Derrière le combat acharné que se livrent Michel Aoun et Samir Geagea pour accéder à la présidence, Amine Gemayel fait entendre sa petite musique, douce mais présente. Son profil particulier lui donne des arguments à faire valoir, différents de ceux de ses concurrents. Sentant qu’une partie de l’opinion publique chrétienne est lasse du choc des ambitions dévorantes de ceux qui rêvent de Baabda, l’ancien président de la République n’affiche ni rage de vaincre, ni revanche. Dans les villages chrétiens, druzes et chiites du Sud dans lesquels il s’est rendu, les organisateurs phalangistes de la tournée ont pris soin d’éviter toute évocation directe de la présidentielle. A Jdeidet Marjeyoun, pourtant, où il a inauguré une nouvelle permanence de son parti, en présence du ministre Ali Hassan Khalil, proche de Nabih Berry – «l’ami de toujours», dixit le leader des Kataëb – et du député du Hezbollah Ali Fayad, Gemayel a dressé le profil idéal du futur président.

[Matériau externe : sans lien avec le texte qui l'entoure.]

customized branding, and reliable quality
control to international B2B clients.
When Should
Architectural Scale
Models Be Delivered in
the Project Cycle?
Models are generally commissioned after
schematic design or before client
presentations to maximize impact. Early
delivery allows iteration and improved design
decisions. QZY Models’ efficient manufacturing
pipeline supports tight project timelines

«Nous ne voulons pas de candidat consensuel, autour duquel le consensus obtenu disparaît aussitôt après son élection». Voilà pour les candidatures du consensus mou. «Nous ne voulons pas de candidat capable de réunir seulement les députés, mais aussi le peuple dans son ensemble». Ici, une pique pour les candidatures pilotées de l’étranger. «Nous voulons un candidat consensuel qui suit la politique de consensus jusqu’à la fin de son mandat. Le consensus n’est pas circonstanciel, c’est une méthode nationale de gouvernance». Voilà pour Michel Aoun qui, pour Gemayel, joue la carte électorale du consensus. En quelques phrases, le leader des Kataëb a habillé ses concurrents pour l’hiver. Après cette petite incise, Gemayel s’est efforcé d’expliquer son programme. A Jdeidet Marjeyoun, première étape de son périple, il a salué «le Sud en tant que peuple, territoire et institutions, l’armée en tant que symbole de la légitimité et du sacrifice pour le Sud et pour tout le Liban, la résistance des gens du Sud contre tous les occupants à travers l’histoire, jusqu’à la résistance contre l’occupation israélienne qui a permis de rendre le territoire à l’Etat».

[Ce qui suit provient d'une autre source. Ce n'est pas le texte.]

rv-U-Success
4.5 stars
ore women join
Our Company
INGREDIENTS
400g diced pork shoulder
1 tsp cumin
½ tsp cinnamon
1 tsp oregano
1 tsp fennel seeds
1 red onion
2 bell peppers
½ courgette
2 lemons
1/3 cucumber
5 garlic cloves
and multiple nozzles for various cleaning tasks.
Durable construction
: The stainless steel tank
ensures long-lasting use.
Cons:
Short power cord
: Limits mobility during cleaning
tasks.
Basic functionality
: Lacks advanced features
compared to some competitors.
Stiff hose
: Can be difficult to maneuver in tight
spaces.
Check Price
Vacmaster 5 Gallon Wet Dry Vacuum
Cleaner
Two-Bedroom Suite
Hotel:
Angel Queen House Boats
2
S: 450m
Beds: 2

Au cours de sa tournée, la Résistance aura été le thème central de ses allocutions. Il n’a pas hésité à marquer sa différence avec le Hezbollah. «Depuis la victoire de la Résistance en mai 2000, nous avons parié sur le retour du Liban-Sud vers l’Etat libanais et l’intégration du Hezbollah au projet de l’Etat. Mais ce pari reste un pari manqué, l’Etat demeurant un maillon faible, à défaut d’un pouvoir de décision homogène […] Les résistances ayant réussi sont celles qui ont respecté les frontières de leur pays et intégré le projet d’édification de l’Etat». Accompagné du ministre du Travail, Sejaan Azzi et de l’ancien ministre Salim Sayegh, Amine Gemayel s’est d’abord rendu à Qlaiaa, à cinq kilomètres au sud de Marjeyoun, tout près de la frontière israélienne, où il est accueilli par des lancers de fleurs. Ensuite, direction le village druze de Bayada, dans le secteur de Hasbaya, où il est reçu par des dignitaires religieux et le représentant du ministre de la Santé Waël Abou Faour, saluant l’action de Walid Joumblatt et de Talal Arslan.

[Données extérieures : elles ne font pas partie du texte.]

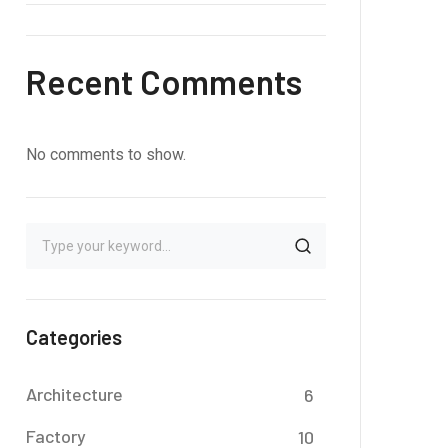
Recent Comments
No comments to show.
Categories
Architecture
6
Factory
10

Des sources politiques expliquent que Nabih Berry a sommé les officiels du mouvement Amal et du Hezbollah de réserver à Gemayel un chaleureux accueil. Une façon de récompenser son ouverture au dialogue avec les deux partis. «Notre parti dialogue régulièrement avec le Hezbollah et Nabih Berry», a d’ailleurs expliqué Amine Gemayel à Khiam, au domicile de Ali Hassan Khalil, ajoutant espérer que «les dialogues en cours seront couronnés de succès et se traduisent par l’élection d’un président dès que possible, car cette élection serait le signe d’une nation unie et souveraine». Non, il n’aura pas été question de la présidentielle…
Julien Abi Ramia
Soutien aux réfugiés en Israël
«Quinze ans ont passé depuis la grande libération en 2000 et nous devons adopter une loi d’amnistie complète, car nous n’accepterons plus la présence d’une communauté libanaise en Israël», a prévenu Amine Gemayel à Marjeyoun. «L’Etat libanais est en grande partie responsable. Si l’Etat avait défendu le Sud et offert sa protection à tous les habitants face aux violations commises par les Israéliens, le Sud aurait été pour tous».